O Cortejo Afro, que reúne os povos de terreiros de Petrolina, não vai participar do carnaval 2017. Faltou estrutura para atender os mais de 300 terreiros do município, que defendem as religiões afro-brasileiras. O Cortejo tem um ritual religioso para entrar na avenida que envolve carro alegórico, perfumes, flores e percussão.

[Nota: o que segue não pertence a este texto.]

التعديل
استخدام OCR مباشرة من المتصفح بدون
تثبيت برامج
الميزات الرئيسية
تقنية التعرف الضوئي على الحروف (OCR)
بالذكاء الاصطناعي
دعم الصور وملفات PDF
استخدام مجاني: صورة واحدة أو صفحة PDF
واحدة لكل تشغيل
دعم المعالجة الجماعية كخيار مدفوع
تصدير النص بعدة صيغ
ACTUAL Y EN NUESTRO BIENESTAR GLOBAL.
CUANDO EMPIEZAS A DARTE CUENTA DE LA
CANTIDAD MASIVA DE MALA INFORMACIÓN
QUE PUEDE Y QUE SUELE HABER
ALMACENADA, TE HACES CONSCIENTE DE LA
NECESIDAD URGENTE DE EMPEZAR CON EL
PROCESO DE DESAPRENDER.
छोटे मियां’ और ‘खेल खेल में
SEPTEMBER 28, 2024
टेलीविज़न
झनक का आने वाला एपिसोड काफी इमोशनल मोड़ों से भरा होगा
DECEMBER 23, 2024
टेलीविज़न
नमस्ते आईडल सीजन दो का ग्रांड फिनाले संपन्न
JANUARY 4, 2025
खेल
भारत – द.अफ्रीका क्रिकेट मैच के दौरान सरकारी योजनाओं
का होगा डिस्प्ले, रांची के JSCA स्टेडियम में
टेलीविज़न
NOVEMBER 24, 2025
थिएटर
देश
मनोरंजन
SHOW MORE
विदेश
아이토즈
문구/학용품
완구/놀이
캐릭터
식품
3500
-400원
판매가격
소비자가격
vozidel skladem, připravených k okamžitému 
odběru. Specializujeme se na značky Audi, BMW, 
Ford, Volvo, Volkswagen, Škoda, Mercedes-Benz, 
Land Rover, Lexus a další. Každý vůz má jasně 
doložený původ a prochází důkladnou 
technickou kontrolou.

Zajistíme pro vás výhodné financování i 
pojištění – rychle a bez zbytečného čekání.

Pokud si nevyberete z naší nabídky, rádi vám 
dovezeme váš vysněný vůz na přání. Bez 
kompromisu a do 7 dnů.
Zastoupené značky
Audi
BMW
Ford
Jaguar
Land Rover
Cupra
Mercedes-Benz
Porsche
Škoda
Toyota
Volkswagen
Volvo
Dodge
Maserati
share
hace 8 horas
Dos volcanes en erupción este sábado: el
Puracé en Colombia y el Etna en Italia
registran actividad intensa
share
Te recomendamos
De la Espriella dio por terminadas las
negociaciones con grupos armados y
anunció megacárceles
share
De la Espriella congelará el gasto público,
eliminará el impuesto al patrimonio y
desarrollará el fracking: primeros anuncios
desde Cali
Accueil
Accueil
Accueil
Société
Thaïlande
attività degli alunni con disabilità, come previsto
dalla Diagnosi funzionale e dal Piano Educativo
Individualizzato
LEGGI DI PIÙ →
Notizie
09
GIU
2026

Diferente do que foi feito pelos blocos carnavalescos tradicionais, que segundo a Secretaria de Cultura de Petrolina receberam toda estrutura, os povos de terreiros não receberam os recursos necessários para viabilizar a participação no desfile.

terreiros
Ascom

Em janeiro, Antonio Matos, coordenador do Cortejo Afro, apresentou à Secretaria de Cultura um projeto que justificava os recursos da ordem de 12 mil reais para a criação de estrutura de desfile de 16 terreiros de Petrolina. “A Secretaria achou o valor alto. Nós explicamos que para defender nossa cultura precisamos seguir o ritual dos terreiros na avenida. Tem transporte, tecidos, etc. Os recursos não foram liberados e ficamos de fora. Nós entendemos que a negação do direito da participação dos povos é um retrocesso cultural”, explicou Antonio.

Em 2012 foi aprovada pela Câmara de Vereadores, e sancionada pelo então Prefeito Julio Lossio, a Lei Municipal nº 2.472/2014, que autoriza a inclusão da Associação Espírita e de Cultos Afro-Brasileiros no Carnaval Oficial de Petrolina, projeto de autoria da Vereadora Cristina Costa (PT).